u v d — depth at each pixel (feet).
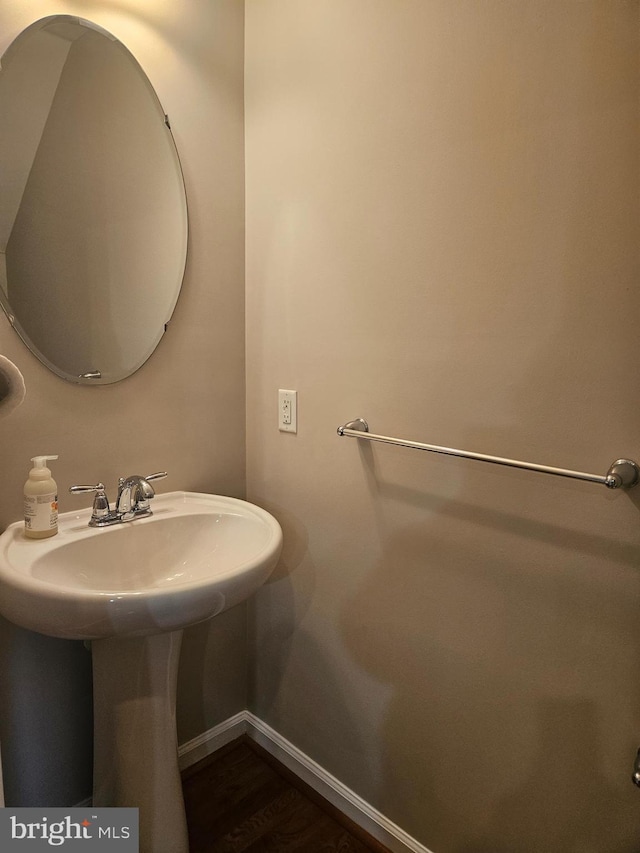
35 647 4.18
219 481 5.24
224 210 4.95
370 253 4.12
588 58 2.98
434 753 4.16
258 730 5.66
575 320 3.16
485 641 3.77
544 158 3.18
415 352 3.93
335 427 4.55
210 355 5.02
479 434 3.65
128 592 3.04
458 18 3.46
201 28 4.62
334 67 4.20
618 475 2.98
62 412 4.17
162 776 4.06
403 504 4.14
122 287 4.37
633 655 3.14
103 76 4.13
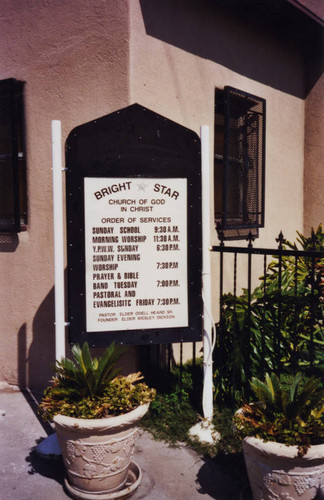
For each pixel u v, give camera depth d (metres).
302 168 6.86
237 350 4.07
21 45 4.57
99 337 3.56
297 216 6.79
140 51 4.10
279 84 6.23
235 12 5.35
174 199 3.65
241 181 5.43
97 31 4.14
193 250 3.69
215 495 3.08
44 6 4.41
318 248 5.30
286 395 2.73
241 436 2.71
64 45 4.32
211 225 5.09
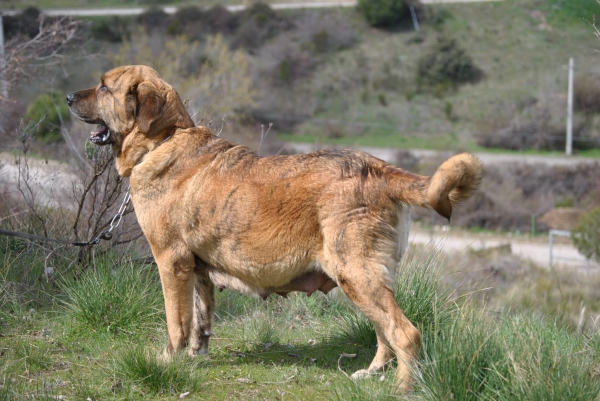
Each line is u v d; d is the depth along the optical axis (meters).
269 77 61.94
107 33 59.59
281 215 6.16
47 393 5.91
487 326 6.29
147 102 6.65
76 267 8.69
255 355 7.36
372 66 63.75
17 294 8.34
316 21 69.62
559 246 31.62
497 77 60.94
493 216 35.69
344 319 8.20
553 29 66.50
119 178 8.43
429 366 5.72
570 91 50.00
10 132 14.78
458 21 69.12
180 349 6.74
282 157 6.45
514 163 42.97
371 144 52.72
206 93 37.31
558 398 5.20
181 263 6.60
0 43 19.28
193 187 6.46
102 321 7.79
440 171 5.68
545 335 6.73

- - - - -

Your assignment ->
Nothing but the lines from the one with "107 33 59.59" through the final line of the data belongs in the answer, and they must match exactly.

Solved problem ->
107 33 59.59
281 215 6.16
47 393 5.91
487 326 6.29
147 102 6.65
76 267 8.69
255 355 7.36
372 66 63.75
17 294 8.34
316 21 69.62
559 246 31.62
497 77 60.94
493 216 35.69
344 319 8.20
553 29 66.50
119 178 8.43
429 366 5.72
570 91 50.00
10 132 14.78
458 21 69.12
180 349 6.74
282 157 6.45
514 163 42.97
371 144 52.72
206 93 37.31
558 398 5.20
181 263 6.60
0 43 19.28
193 187 6.46
102 321 7.79
440 171 5.68
545 335 6.73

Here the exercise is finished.